At first the television programmes chose to overlook Reed, disconcerted as they were by the reactions of that dry-eyed father, restrained even in that circumstance, faithful to his reputation as a controlled individual. Except for his dramatic arrival at the scene of the bombing, Reed had avoided the television cameras. He gave no interviews. He wept no tears in public. He had immediately made himself available to the police, offering his help in the investigation, and he had issued a laconic statement in which he declared his determination to do everything within his power, by any and all means possible, to catch his son’s murderers. Strong words. Efficient words. Two days later, Reed assaulted an overly intrusive cameraman, damaging his equipment, and finally everyone understood. Reed Richards’ mask was about to crack. His self-control was on the verge of giving way like a faulty dam. Just wait a little, and his tears would flow, along with the tears of all the others, along with the tears of the entire nation.
*
In the first few days, something similar to rage had acted as an anaesthetic, leaving Reed empty of feeling. He was unable to cry. He was unable to respond to the embraces of the people crowding into his home, he couldn’t eat or sleep. Everyone told him to get some rest. How was he supposed to rest? He was too busy thinking about Franklin’s murderers, whoever they turned out to be, that band of fanatics who had toiled away in the shadows, emerged from the shadows, and vanished back into the shadows, while Reed now sat nailed in place beneath a scalding shaft of light, the light of horror, the blinding spotlight of grief.
He sat there brooding, determined to track them down, one by one, at least find them, at least get a glimpse.
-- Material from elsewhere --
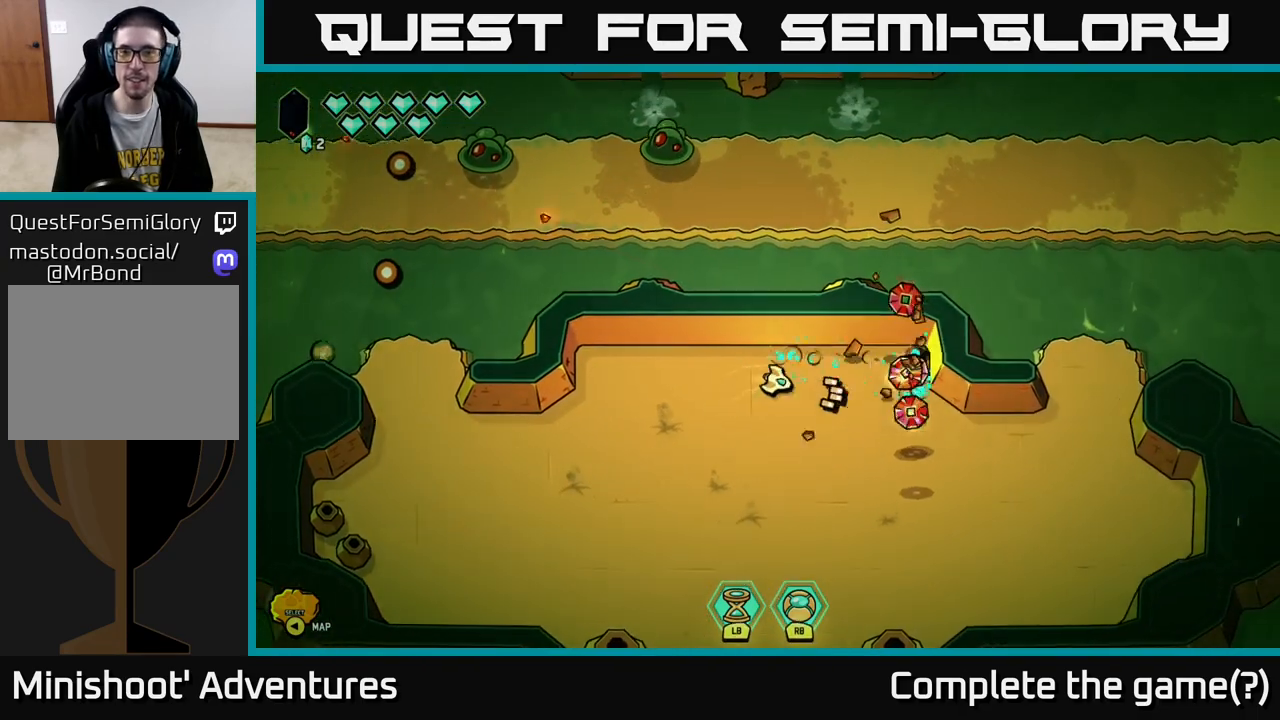
{"buttons": [], "left_stick": "down", "right_stick": "center", "events": [[167, "right_stick", "center"], [317, "left_stick", "down-right"], [450, "left_stick", "down"]]}
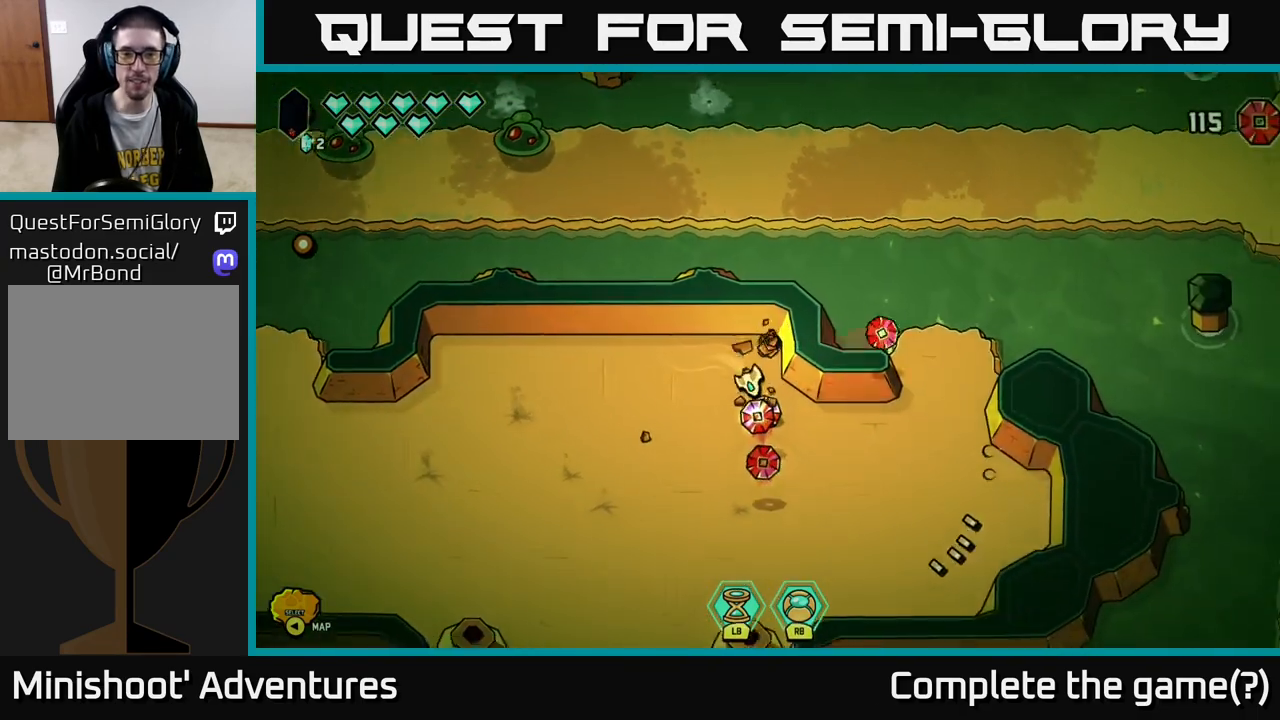
{"buttons": [], "left_stick": "center", "right_stick": "down", "events": [[250, "right_stick", "down"], [283, "left_stick", "center"]]}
He sat there fantasising about wrapping his arms around those murderers. He dreamt of holding them with homicidal strength, like a boa constrictor, squeezing them with his elastic body. He sat there, swearing revenge. He sat there breathing, keeping his eyes wide open, minute by minute, in the strange hallucination that the world around him had become: so absurd, so luminous. He sat there cursing Raymond Minetta, ridiculous man that he was, who had sent Franklin a watch, a goddamned watch, with an invitation to frequent his health club, where he had been vulnerable to the attack… He sat there cursing the police, that flock of nobodies, and that Detective De Villa with his red-streaked eyes, and his fellow detectives who were unable to come up with a shred of evidence. Unable to say where this clandestine band o
f fanatics had come from, who was their mastermind, whether any suspicious individuals had been observed passing through the hotel building. How could he rest, until someone could tell him something, anything at all?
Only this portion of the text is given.